The bad news is that Diclofenac can raise the risk of heart attack and stroke. The latest study by David Henry of the Institute for Clinical Evaluative Sciences in Toronto, a meta-analysis, found that diclofenac raises your risk of a heart attack or stroke by about 40 percent. Along with suppressing the ‘bad’ prostaglandins that lead to pain and inflammation, they inhibit the ‘good’ prostaglandins that increase blood flow by dilating blood vessels. The result is increased blood pressure and blood clotting. It was once believed that the nitric oxide present in the body would neutralize these effects, but recent research has found this to be not the case.
If you are taking diclofenac, and if you have had a history of heart disease, your risk for Congestive heart failure increases 10 fold. It is also associated with damage to the, kidneys and liver, and the gastrointestinal tract. Your risk increases if you have a history of peptic ulcer, are alcohol dependent, elderly, or disabled.

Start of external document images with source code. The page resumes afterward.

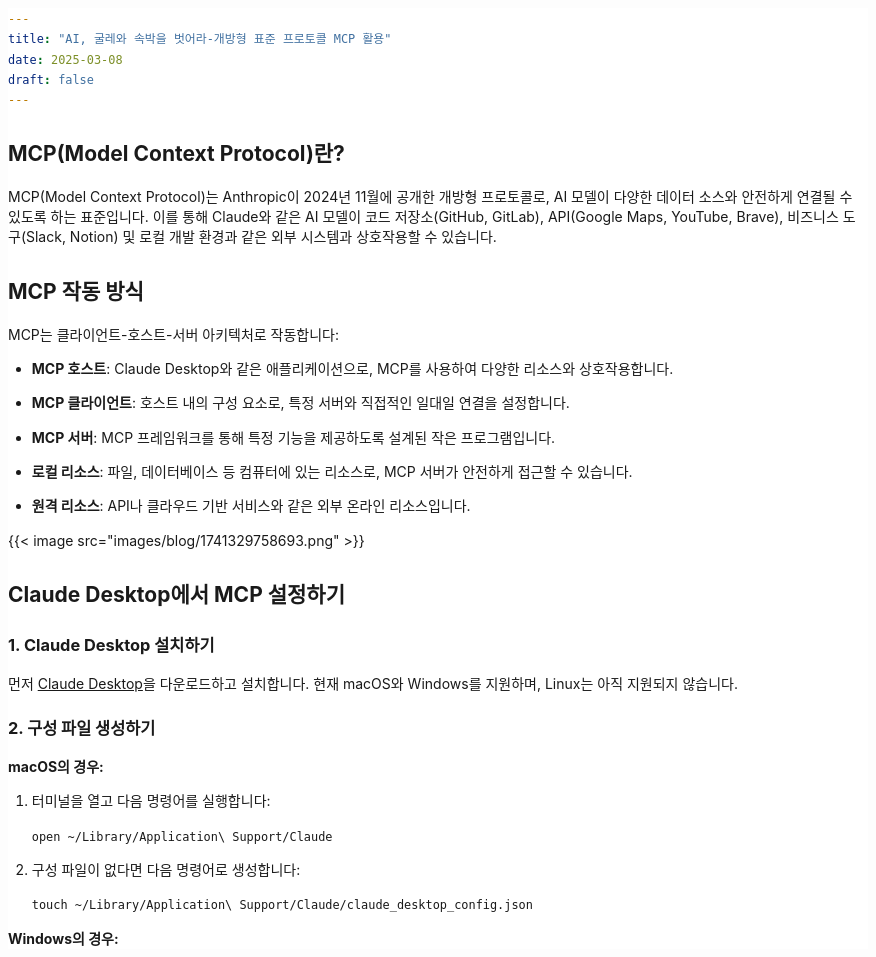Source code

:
 ```yaml
---
title: "AI, 굴레와 속박을 벗어라-개방형 표준 프로토콜 MCP 활용"
date: 2025-03-08
draft: false
---
```



## MCP(Model Context Protocol)란?

MCP(Model Context Protocol)는 Anthropic이 2024년 11월에 공개한 개방형 프로토콜로, AI 모델이 다양한 데이터 소스와 안전하게 연결될 수 있도록 하는 표준입니다. 이를 통해 Claude와 같은 AI 모델이 코드 저장소(GitHub, GitLab), API(Google Maps, YouTube, Brave), 비즈니스 도구(Slack, Notion) 및 로컬 개발 환경과 같은 외부 시스템과 상호작용할 수 있습니다.

## MCP 작동 방식

MCP는 클라이언트-호스트-서버 아키텍처로 작동합니다:

- **MCP 호스트**: Claude Desktop와 같은 애플리케이션으로, MCP를 사용하여 다양한 리소스와 상호작용합니다.
    
- **MCP 클라이언트**: 호스트 내의 구성 요소로, 특정 서버와 직접적인 일대일 연결을 설정합니다.
    
- **MCP 서버**: MCP 프레임워크를 통해 특정 기능을 제공하도록 설계된 작은 프로그램입니다.
    
- **로컬 리소스**: 파일, 데이터베이스 등 컴퓨터에 있는 리소스로, MCP 서버가 안전하게 접근할 수 있습니다.
    
- **원격 리소스**: API나 클라우드 기반 서비스와 같은 외부 온라인 리소스입니다.
    

{{< image src="images/blog/1741329758693.png" >}}

## Claude Desktop에서 MCP 설정하기

### 1. Claude Desktop 설치하기

먼저 [Claude Desktop](https://claude.ai/download)을 다운로드하고 설치합니다. 현재 macOS와 Windows를 지원하며, Linux는 아직 지원되지 않습니다.

### 2. 구성 파일 생성하기

**macOS의 경우:**

1. 터미널을 열고 다음 명령어를 실행합니다:
    
    ```
    open ~/Library/Application\ Support/Claude
    ```
    
2. 구성 파일이 없다면 다음 명령어로 생성합니다:
    
    ```
    touch ~/Library/Application\ Support/Claude/claude_desktop_config.json
    ```
    

**Windows의 경우:**
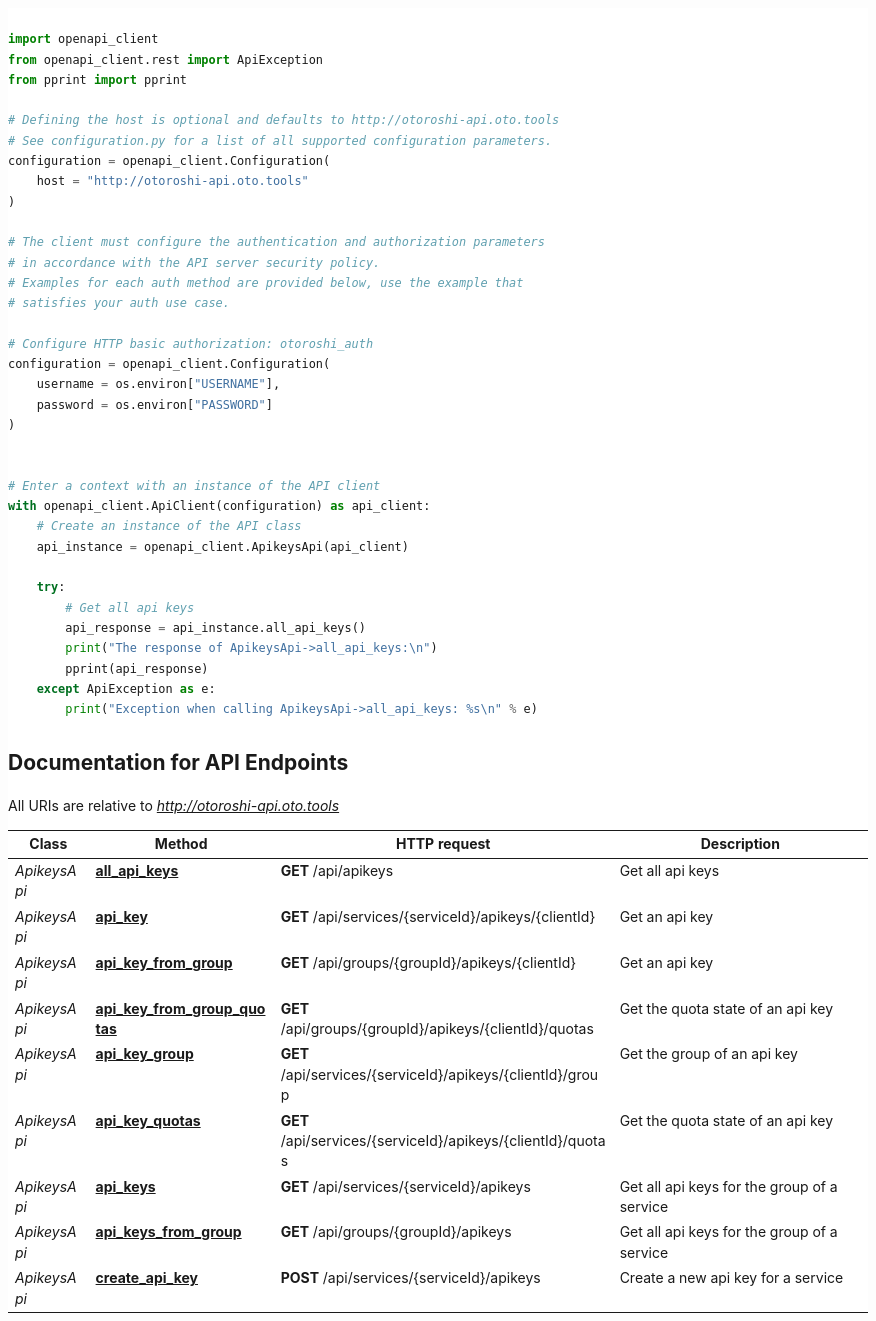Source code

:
 ```python

import openapi_client
from openapi_client.rest import ApiException
from pprint import pprint

# Defining the host is optional and defaults to http://otoroshi-api.oto.tools
# See configuration.py for a list of all supported configuration parameters.
configuration = openapi_client.Configuration(
    host = "http://otoroshi-api.oto.tools"
)

# The client must configure the authentication and authorization parameters
# in accordance with the API server security policy.
# Examples for each auth method are provided below, use the example that
# satisfies your auth use case.

# Configure HTTP basic authorization: otoroshi_auth
configuration = openapi_client.Configuration(
    username = os.environ["USERNAME"],
    password = os.environ["PASSWORD"]
)


# Enter a context with an instance of the API client
with openapi_client.ApiClient(configuration) as api_client:
    # Create an instance of the API class
    api_instance = openapi_client.ApikeysApi(api_client)

    try:
        # Get all api keys
        api_response = api_instance.all_api_keys()
        print("The response of ApikeysApi->all_api_keys:\n")
        pprint(api_response)
    except ApiException as e:
        print("Exception when calling ApikeysApi->all_api_keys: %s\n" % e)

```

## Documentation for API Endpoints

All URIs are relative to *http://otoroshi-api.oto.tools*

Class | Method | HTTP request | Description
------------ | ------------- | ------------- | -------------
*ApikeysApi* | [**all_api_keys**](docs/ApikeysApi.md#all_api_keys) | **GET** /api/apikeys | Get all api keys
*ApikeysApi* | [**api_key**](docs/ApikeysApi.md#api_key) | **GET** /api/services/{serviceId}/apikeys/{clientId} | Get an api key
*ApikeysApi* | [**api_key_from_group**](docs/ApikeysApi.md#api_key_from_group) | **GET** /api/groups/{groupId}/apikeys/{clientId} | Get an api key
*ApikeysApi* | [**api_key_from_group_quotas**](docs/ApikeysApi.md#api_key_from_group_quotas) | **GET** /api/groups/{groupId}/apikeys/{clientId}/quotas | Get the quota state of an api key
*ApikeysApi* | [**api_key_group**](docs/ApikeysApi.md#api_key_group) | **GET** /api/services/{serviceId}/apikeys/{clientId}/group | Get the group of an api key
*ApikeysApi* | [**api_key_quotas**](docs/ApikeysApi.md#api_key_quotas) | **GET** /api/services/{serviceId}/apikeys/{clientId}/quotas | Get the quota state of an api key
*ApikeysApi* | [**api_keys**](docs/ApikeysApi.md#api_keys) | **GET** /api/services/{serviceId}/apikeys | Get all api keys for the group of a service
*ApikeysApi* | [**api_keys_from_group**](docs/ApikeysApi.md#api_keys_from_group) | **GET** /api/groups/{groupId}/apikeys | Get all api keys for the group of a service
*ApikeysApi* | [**create_api_key**](docs/ApikeysApi.md#create_api_key) | **POST** /api/services/{serviceId}/apikeys | Create a new api key for a service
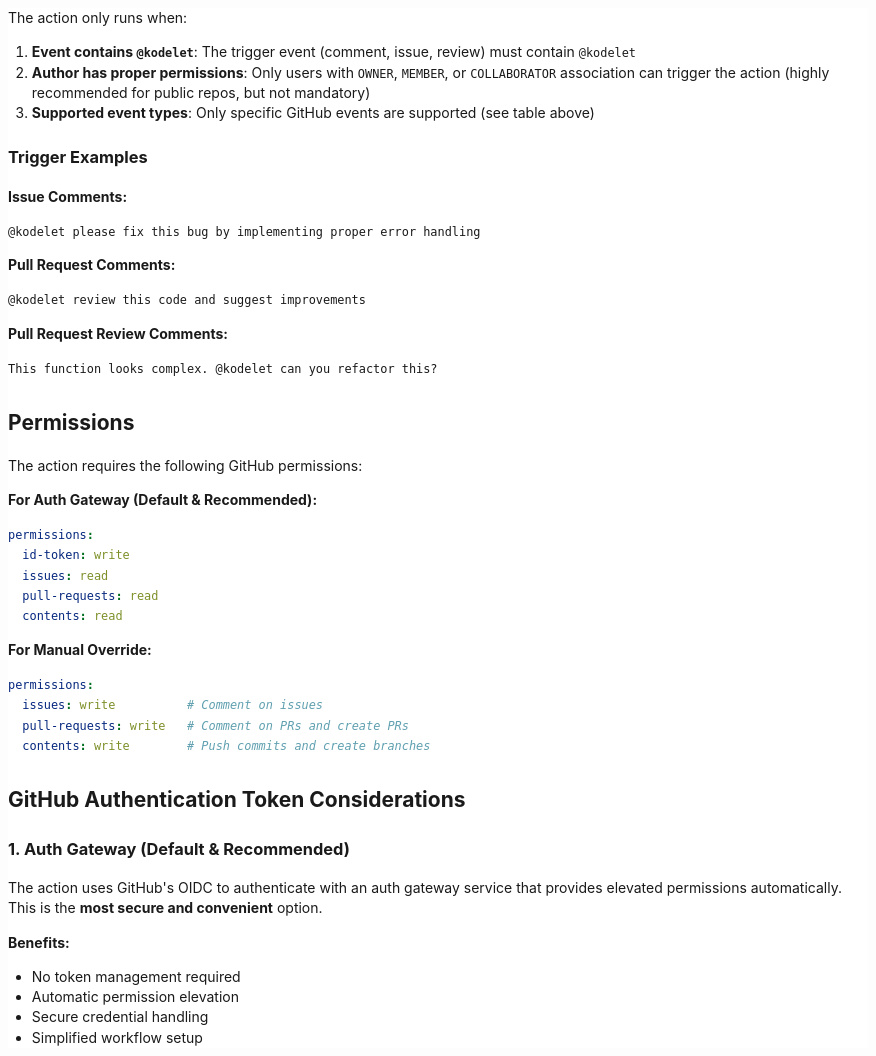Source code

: The action only runs when:

1. **Event contains `@kodelet`**: The trigger event (comment, issue, review) must contain `@kodelet`
2. **Author has proper permissions**: Only users with `OWNER`, `MEMBER`, or `COLLABORATOR` association can trigger the action (highly recommended for public repos, but not mandatory)
3. **Supported event types**: Only specific GitHub events are supported (see table above)

### Trigger Examples

**Issue Comments:**
```
@kodelet please fix this bug by implementing proper error handling
```

**Pull Request Comments:**
```
@kodelet review this code and suggest improvements
```

**Pull Request Review Comments:**
```
This function looks complex. @kodelet can you refactor this?
```

## Permissions

The action requires the following GitHub permissions:

**For Auth Gateway (Default & Recommended):**
```yaml
permissions:
  id-token: write
  issues: read
  pull-requests: read
  contents: read
```

**For Manual Override:**
```yaml
permissions:
  issues: write          # Comment on issues
  pull-requests: write   # Comment on PRs and create PRs
  contents: write        # Push commits and create branches
```

## GitHub Authentication Token Considerations

### 1. Auth Gateway (Default & Recommended)

The action uses GitHub's OIDC to authenticate with an auth gateway service that provides elevated permissions automatically. This is the **most secure and convenient** option.

**Benefits:**
- No token management required
- Automatic permission elevation
- Secure credential handling
- Simplified workflow setup
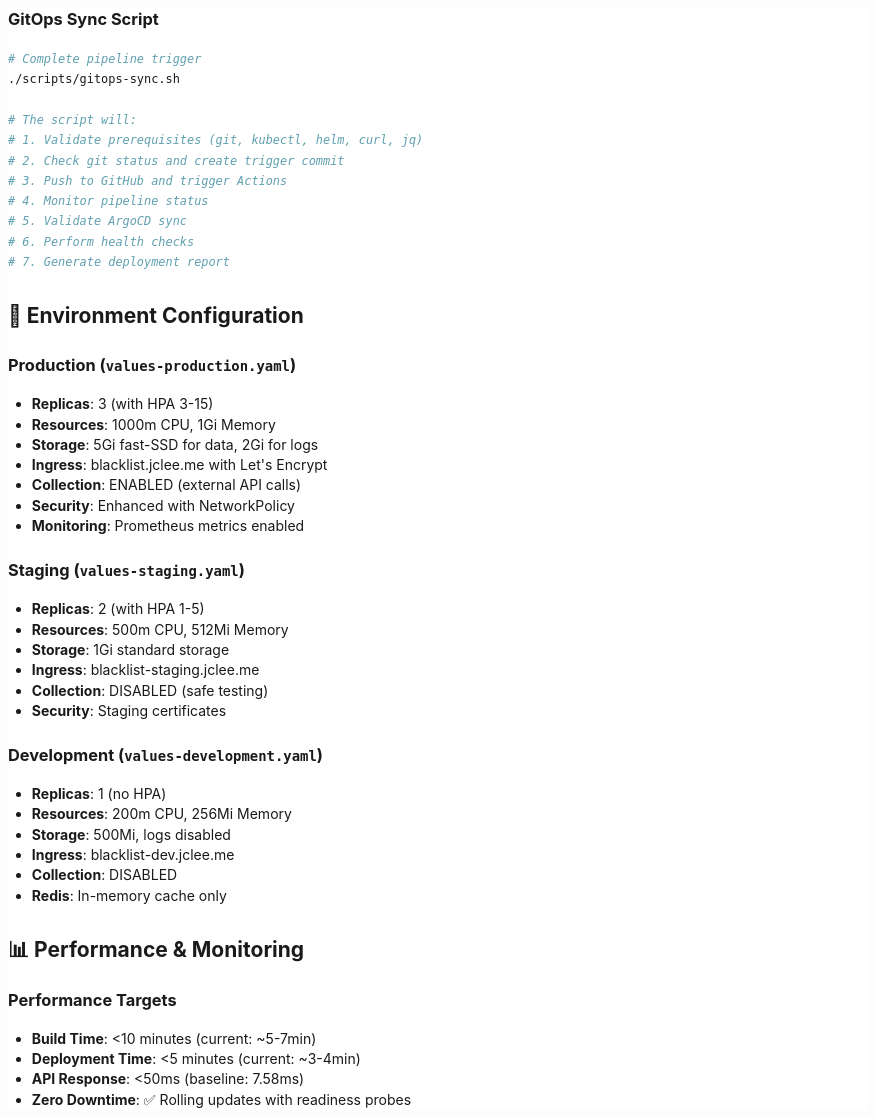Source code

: ### GitOps Sync Script

```bash
# Complete pipeline trigger
./scripts/gitops-sync.sh

# The script will:
# 1. Validate prerequisites (git, kubectl, helm, curl, jq)
# 2. Check git status and create trigger commit  
# 3. Push to GitHub and trigger Actions
# 4. Monitor pipeline status
# 5. Validate ArgoCD sync
# 6. Perform health checks
# 7. Generate deployment report
```

## 🎯 Environment Configuration

### Production (`values-production.yaml`)
- **Replicas**: 3 (with HPA 3-15)
- **Resources**: 1000m CPU, 1Gi Memory
- **Storage**: 5Gi fast-SSD for data, 2Gi for logs
- **Ingress**: blacklist.jclee.me with Let's Encrypt
- **Collection**: ENABLED (external API calls)
- **Security**: Enhanced with NetworkPolicy
- **Monitoring**: Prometheus metrics enabled

### Staging (`values-staging.yaml`)  
- **Replicas**: 2 (with HPA 1-5)
- **Resources**: 500m CPU, 512Mi Memory
- **Storage**: 1Gi standard storage
- **Ingress**: blacklist-staging.jclee.me
- **Collection**: DISABLED (safe testing)
- **Security**: Staging certificates

### Development (`values-development.yaml`)
- **Replicas**: 1 (no HPA)
- **Resources**: 200m CPU, 256Mi Memory
- **Storage**: 500Mi, logs disabled
- **Ingress**: blacklist-dev.jclee.me
- **Collection**: DISABLED
- **Redis**: In-memory cache only

## 📊 Performance & Monitoring

### Performance Targets
- **Build Time**: <10 minutes (current: ~5-7min)
- **Deployment Time**: <5 minutes (current: ~3-4min)
- **API Response**: <50ms (baseline: 7.58ms)
- **Zero Downtime**: ✅ Rolling updates with readiness probes
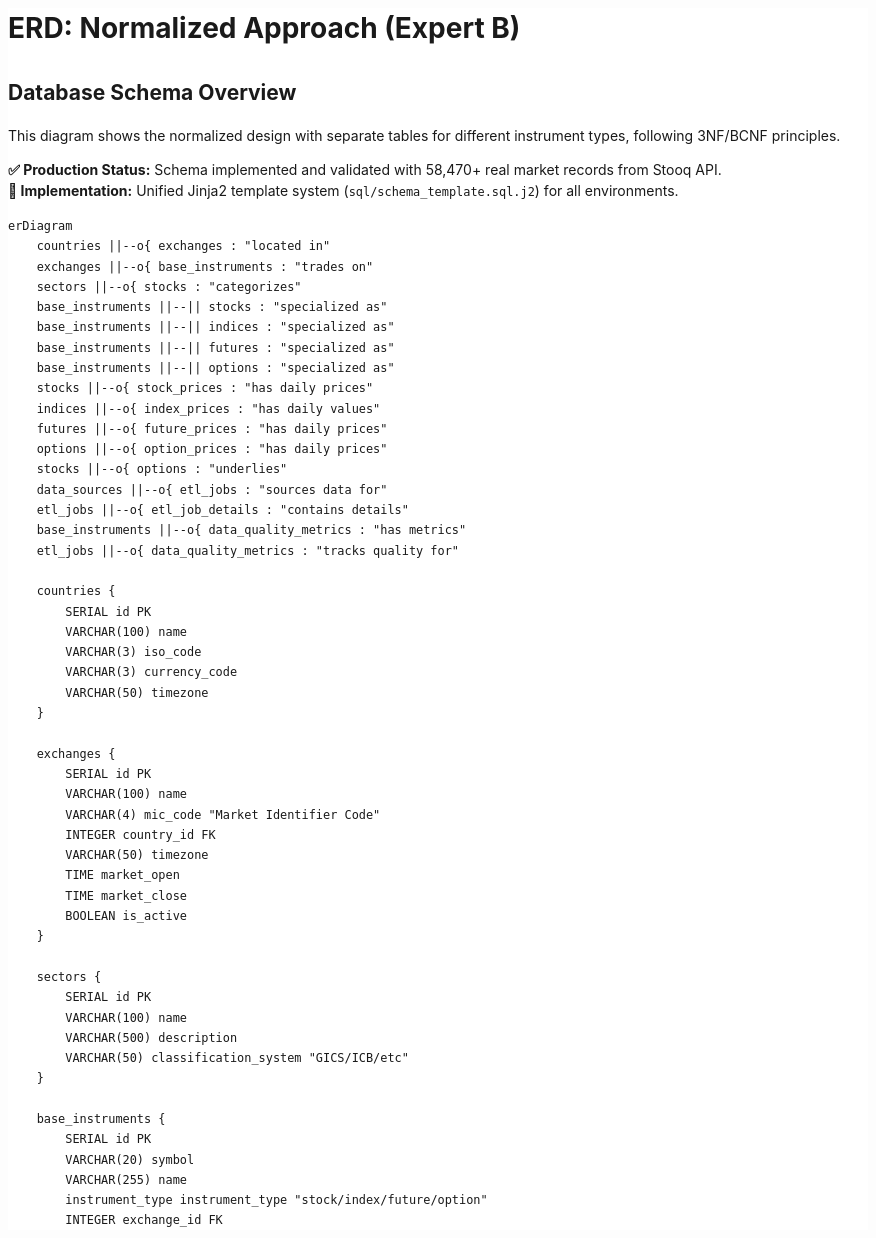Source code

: # ERD: Normalized Approach (Expert B)

## Database Schema Overview
This diagram shows the normalized design with separate tables for different instrument types, following 3NF/BCNF principles.

**✅ Production Status:** Schema implemented and validated with 58,470+ real market records from Stooq API.  
**📁 Implementation:** Unified Jinja2 template system (`sql/schema_template.sql.j2`) for all environments.

```mermaid
erDiagram
    countries ||--o{ exchanges : "located in"
    exchanges ||--o{ base_instruments : "trades on"
    sectors ||--o{ stocks : "categorizes"
    base_instruments ||--|| stocks : "specialized as"
    base_instruments ||--|| indices : "specialized as"
    base_instruments ||--|| futures : "specialized as"
    base_instruments ||--|| options : "specialized as"
    stocks ||--o{ stock_prices : "has daily prices"
    indices ||--o{ index_prices : "has daily values"
    futures ||--o{ future_prices : "has daily prices"
    options ||--o{ option_prices : "has daily prices"
    stocks ||--o{ options : "underlies"
    data_sources ||--o{ etl_jobs : "sources data for"
    etl_jobs ||--o{ etl_job_details : "contains details"
    base_instruments ||--o{ data_quality_metrics : "has metrics"
    etl_jobs ||--o{ data_quality_metrics : "tracks quality for"
    
    countries {
        SERIAL id PK
        VARCHAR(100) name
        VARCHAR(3) iso_code
        VARCHAR(3) currency_code
        VARCHAR(50) timezone
    }
    
    exchanges {
        SERIAL id PK
        VARCHAR(100) name
        VARCHAR(4) mic_code "Market Identifier Code"
        INTEGER country_id FK
        VARCHAR(50) timezone
        TIME market_open
        TIME market_close
        BOOLEAN is_active
    }
    
    sectors {
        SERIAL id PK
        VARCHAR(100) name
        VARCHAR(500) description
        VARCHAR(50) classification_system "GICS/ICB/etc"
    }
    
    base_instruments {
        SERIAL id PK
        VARCHAR(20) symbol
        VARCHAR(255) name
        instrument_type instrument_type "stock/index/future/option"
        INTEGER exchange_id FK
```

Managing pain without drugs
There are options for people with mild or even chronic pain, other than painkillers. Some of these options are given below.
- Cut back on alcohol
- Avoid foods that seem to set off your headaches
- Control stress with meditation
- relaxation therapy
- Drink water (dehydration is a major cause of headache)
- Stay active physically
- Try massage and acupuncture
- Yoga (particularly effective)
- Use a supportive mattress
- Do low-impact exercise, such as walking, biking, and yoga (avoid high-impact activities, such as running or tennis)
- Have food that has water content (avoid dry food)
- TENS (transcutaneous electrical nerve stimulation) therapy
- Regular exercise involving slow and gentle movements, such as tai chi
- Cognitive behavioral therapy
- TENS (transcutaneous electrical nerve stimulation) therapy
A subjective experience
Pain is a subjective experience. Different people experience it differently. According to new research published in the journal Pain, pain tolerance is related to the brain regions that direct internal thoughts, and control attention. The study revealed that subjects who had less grey matter in these brain regions experienced more pain than those who had more. This explains why different people react differently to the same pain stimulus.
However, irrespective of your pain tolerance level, it is advisable to minimize the ingestion of painkillers as a relief mechanism for pain. In addition to causing health complications, you may be developing a rather dangerous addiction to pain killers, in the long run. Life style changes and diet, along with yoga and meditation are the best for pain management.